É um daqueles artistas difíceis de arrumar numa única gaveta: pintor, fotógrafo, designer, escritor, poeta… Subjacente a tudo, pulsa um desejo de experimentar, uma “liberdade criativa” que celebra o caos e as aparições da vida. Não é de estranhar que a primeira fotografia na monografia dedicada a Fernando Lemos (nascido em 1926 em Lisboa, cidadão do Brasil desde os 27 anos) seja o retrato de um amigo: José-Augusto França, homem entrincheirado no casaco, vigiando uma quimera de Notre-Dame de Paris (1951). Recorda Filomena Serra, autora do texto deste volume, que o crítico foi dos primeiros a escrever sobre a obra do fotógrafo, uma amizade iniciada por volta de 1949, quando Lemos se tornou “frequentador assíduo” da I Exposição Surrealista, realizada no atelier de António Pedro e António Dacosta. “Os amigos foram-lhe tão necessários como ‘o entrar numa casa só pela necessidade de sair por ela’.”, lê-se.

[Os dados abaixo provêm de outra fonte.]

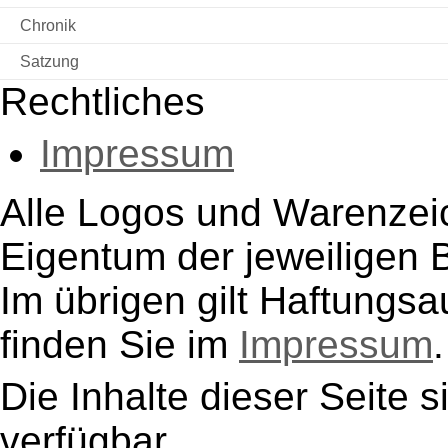
Chronik
Satzung
Rechtliches
Impressum
Alle Logos und Warenzeic
Eigentum der jeweiligen B
Im übrigen gilt Haftungsa
finden Sie im
Impressum
.
Die Inhalte dieser Seite s
verfügbar.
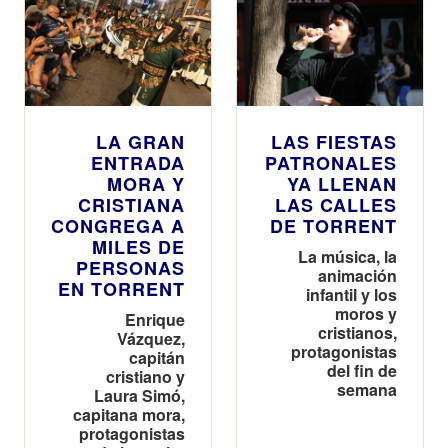
LA GRAN
LAS FIESTAS
ENTRADA
PATRONALES
MORA Y
YA LLENAN
CRISTIANA
LAS CALLES
CONGREGA A
DE TORRENT
MILES DE
La música, la
PERSONAS
animación
EN TORRENT
infantil y los
moros y
Enrique
cristianos,
Vázquez,
protagonistas
capitán
del fin de
cristiano y
semana
Laura Simó,
capitana mora,
protagonistas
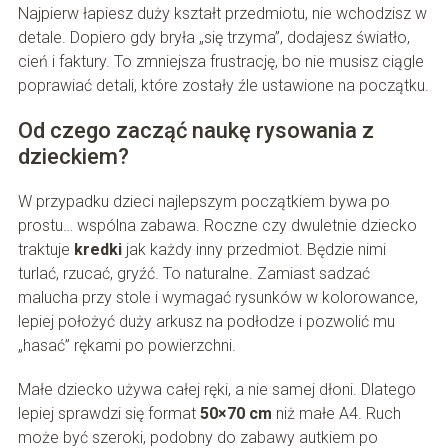
Najpierw łapiesz duży kształt przedmiotu, nie wchodzisz w
detale. Dopiero gdy bryła „się trzyma”, dodajesz światło,
cień i faktury. To zmniejsza frustrację, bo nie musisz ciągle
poprawiać detali, które zostały źle ustawione na początku.
Od czego zacząć naukę rysowania z
dzieckiem?
W przypadku dzieci najlepszym początkiem bywa po
prostu… wspólna zabawa. Roczne czy dwuletnie dziecko
traktuje
kredki
jak każdy inny przedmiot. Będzie nimi
turlać, rzucać, gryźć. To naturalne. Zamiast sadzać
malucha przy stole i wymagać rysunków w kolorowance,
lepiej położyć duży arkusz na podłodze i pozwolić mu
„hasać” rękami po powierzchni.
Małe dziecko używa całej ręki, a nie samej dłoni. Dlatego
lepiej sprawdzi się format
50×70 cm
niż małe A4. Ruch
może być szeroki, podobny do zabawy autkiem po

Grande parte deste livro irrepreensível é habitada por essas amizades: um retrato íntimo do Portugal inconformista, entre 1949 e 1952, captado como uma “afronta aos conservadores de plantão”. Lemos fotografou Agostinho da Silva (semblante duro, longe do sábio idoso que recordamos), Cesariny engravatado, Cardoso Pires sorridente e simples como um marinheiro, Sophia hierática ou desconhecida, Fernando Azevedo e Vespeira como cartas fora do baralho… Há “retratos múltiplos” com sobreposições de rostos, convivências insólitas com objetos, molduras a enquadrar corpos, fumos oníricos – uma “fotografia como início de uma busca pelo estranho”. Este portefólio, com dez imagens inéditas, vai além da alegoria e do surrealismo: há aqui a luz arquitetónica do Japão ou do Cairo, cenas melancólicas em Moledo, retratos de ofícios ancestrais, figuras brasileiras (como Hilda Hilst), nus fantasmáticos. Fernando Lemos? “Ele é, também, fotografia.”
Fernando Lemos (Imprensa Nacional – Casa da Moeda, 132 págs., €19) é o quarto volume da série Ph., coleção de monografias dedicadas a grandes fotógrafos portugueses, dirigida pelo também fotógrafo Cláudio Garrudo.